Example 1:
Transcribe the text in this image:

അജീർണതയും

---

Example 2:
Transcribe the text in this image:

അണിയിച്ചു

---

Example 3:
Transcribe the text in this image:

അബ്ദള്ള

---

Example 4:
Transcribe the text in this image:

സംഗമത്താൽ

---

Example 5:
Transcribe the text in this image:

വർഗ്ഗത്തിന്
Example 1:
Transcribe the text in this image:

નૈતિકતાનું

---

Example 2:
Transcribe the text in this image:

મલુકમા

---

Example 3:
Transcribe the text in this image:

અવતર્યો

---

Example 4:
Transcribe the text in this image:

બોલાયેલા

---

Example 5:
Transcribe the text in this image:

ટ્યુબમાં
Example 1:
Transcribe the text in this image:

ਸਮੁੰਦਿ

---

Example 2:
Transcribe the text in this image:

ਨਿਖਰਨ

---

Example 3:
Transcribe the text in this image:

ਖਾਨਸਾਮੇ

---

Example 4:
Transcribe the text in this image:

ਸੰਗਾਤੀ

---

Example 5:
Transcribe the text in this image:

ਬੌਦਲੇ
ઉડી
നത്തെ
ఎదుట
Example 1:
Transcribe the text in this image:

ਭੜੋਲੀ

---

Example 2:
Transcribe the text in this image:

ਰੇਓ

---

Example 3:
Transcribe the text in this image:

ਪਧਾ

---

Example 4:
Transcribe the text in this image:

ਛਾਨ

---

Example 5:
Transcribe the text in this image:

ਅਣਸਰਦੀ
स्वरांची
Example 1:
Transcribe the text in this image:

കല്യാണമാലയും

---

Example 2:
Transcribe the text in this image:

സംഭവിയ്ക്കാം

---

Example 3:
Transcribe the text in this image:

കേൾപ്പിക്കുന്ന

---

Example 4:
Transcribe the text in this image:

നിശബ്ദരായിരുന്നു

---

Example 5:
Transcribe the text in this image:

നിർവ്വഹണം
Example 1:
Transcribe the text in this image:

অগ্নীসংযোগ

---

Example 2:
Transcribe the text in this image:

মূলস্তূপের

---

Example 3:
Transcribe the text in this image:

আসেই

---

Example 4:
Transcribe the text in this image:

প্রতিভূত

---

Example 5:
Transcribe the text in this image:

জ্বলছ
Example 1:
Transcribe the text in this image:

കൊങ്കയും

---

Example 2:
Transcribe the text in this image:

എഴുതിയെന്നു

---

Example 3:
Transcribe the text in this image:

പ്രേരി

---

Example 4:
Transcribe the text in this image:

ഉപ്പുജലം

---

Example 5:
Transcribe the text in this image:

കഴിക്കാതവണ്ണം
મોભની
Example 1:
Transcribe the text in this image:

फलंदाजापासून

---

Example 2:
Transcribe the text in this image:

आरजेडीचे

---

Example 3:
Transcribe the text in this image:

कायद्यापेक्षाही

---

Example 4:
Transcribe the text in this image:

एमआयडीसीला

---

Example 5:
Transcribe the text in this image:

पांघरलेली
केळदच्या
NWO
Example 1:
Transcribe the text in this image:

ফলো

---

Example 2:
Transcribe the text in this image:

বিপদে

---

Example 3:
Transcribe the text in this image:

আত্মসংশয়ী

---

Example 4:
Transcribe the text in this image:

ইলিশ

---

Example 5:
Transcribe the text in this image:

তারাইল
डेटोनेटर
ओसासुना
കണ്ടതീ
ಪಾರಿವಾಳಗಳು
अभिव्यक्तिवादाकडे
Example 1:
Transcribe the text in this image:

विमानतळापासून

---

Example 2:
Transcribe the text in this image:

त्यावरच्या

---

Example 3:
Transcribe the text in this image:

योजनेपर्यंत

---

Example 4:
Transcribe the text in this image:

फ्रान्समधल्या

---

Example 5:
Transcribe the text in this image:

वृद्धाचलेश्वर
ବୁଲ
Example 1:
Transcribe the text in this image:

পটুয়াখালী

:::::

Could you return all of the entries exactly as they stand?

Example 1:
Transcribe the text in this image:

അജീർണതയും

---

Example 2:
Transcribe the text in this image:

അണിയിച്ചു

---

Example 3:
Transcribe the text in this image:

അബ്ദള്ള

---

Example 4:
Transcribe the text in this image:

സംഗമത്താൽ

---

Example 5:
Transcribe the text in this image:

വർഗ്ഗത്തിന്
Example 1:
Transcribe the text in this image:

નૈતિકતાનું

---

Example 2:
Transcribe the text in this image:

મલુકમા

---

Example 3:
Transcribe the text in this image:

અવતર્યો

---

Example 4:
Transcribe the text in this image:

બોલાયેલા

---

Example 5:
Transcribe the text in this image:

ટ્યુબમાં
Example 1:
Transcribe the text in this image:

ਸਮੁੰਦਿ

---

Example 2:
Transcribe the text in this image:

ਨਿਖਰਨ

---

Example 3:
Transcribe the text in this image:

ਖਾਨਸਾਮੇ

---

Example 4:
Transcribe the text in this image:

ਸੰਗਾਤੀ

---

Example 5:
Transcribe the text in this image:

ਬੌਦਲੇ
ઉડી
നത്തെ
ఎదుట
Example 1:
Transcribe the text in this image:

ਭੜੋਲੀ

---

Example 2:
Transcribe the text in this image:

ਰੇਓ

---

Example 3:
Transcribe the text in this image:

ਪਧਾ

---

Example 4:
Transcribe the text in this image:

ਛਾਨ

---

Example 5:
Transcribe the text in this image:

ਅਣਸਰਦੀ
स्वरांची
Example 1:
Transcribe the text in this image:

കല്യാണമാലയും

---

Example 2:
Transcribe the text in this image:

സംഭവിയ്ക്കാം

---

Example 3:
Transcribe the text in this image:

കേൾപ്പിക്കുന്ന

---

Example 4:
Transcribe the text in this image:

നിശബ്ദരായിരുന്നു

---

Example 5:
Transcribe the text in this image:

നിർവ്വഹണം
Example 1:
Transcribe the text in this image:

অগ্নীসংযোগ

---

Example 2:
Transcribe the text in this image:

মূলস্তূপের

---

Example 3:
Transcribe the text in this image:

আসেই

---

Example 4:
Transcribe the text in this image:

প্রতিভূত

---

Example 5:
Transcribe the text in this image:

জ্বলছ
Example 1:
Transcribe the text in this image:

കൊങ്കയും

---

Example 2:
Transcribe the text in this image:

എഴുതിയെന്നു

---

Example 3:
Transcribe the text in this image:

പ്രേരി

---

Example 4:
Transcribe the text in this image:

ഉപ്പുജലം

---

Example 5:
Transcribe the text in this image:

കഴിക്കാതവണ്ണം
મોભની
Example 1:
Transcribe the text in this image:

फलंदाजापासून

---

Example 2:
Transcribe the text in this image:

आरजेडीचे

---

Example 3:
Transcribe the text in this image:

कायद्यापेक्षाही

---

Example 4:
Transcribe the text in this image:

एमआयडीसीला

---

Example 5:
Transcribe the text in this image:

पांघरलेली
केळदच्या
NWO
Example 1:
Transcribe the text in this image:

ফলো

---

Example 2:
Transcribe the text in this image:

বিপদে

---

Example 3:
Transcribe the text in this image:

আত্মসংশয়ী

---

Example 4:
Transcribe the text in this image:

ইলিশ

---

Example 5:
Transcribe the text in this image:

তারাইল
डेटोनेटर
ओसासुना
കണ്ടതീ
ಪಾರಿವಾಳಗಳು
अभिव्यक्तिवादाकडे
Example 1:
Transcribe the text in this image:

विमानतळापासून

---

Example 2:
Transcribe the text in this image:

त्यावरच्या

---

Example 3:
Transcribe the text in this image:

योजनेपर्यंत

---

Example 4:
Transcribe the text in this image:

फ्रान्समधल्या

---

Example 5:
Transcribe the text in this image:

वृद्धाचलेश्वर
ବୁଲ
Example 1:
Transcribe the text in this image:

পটুয়াখালী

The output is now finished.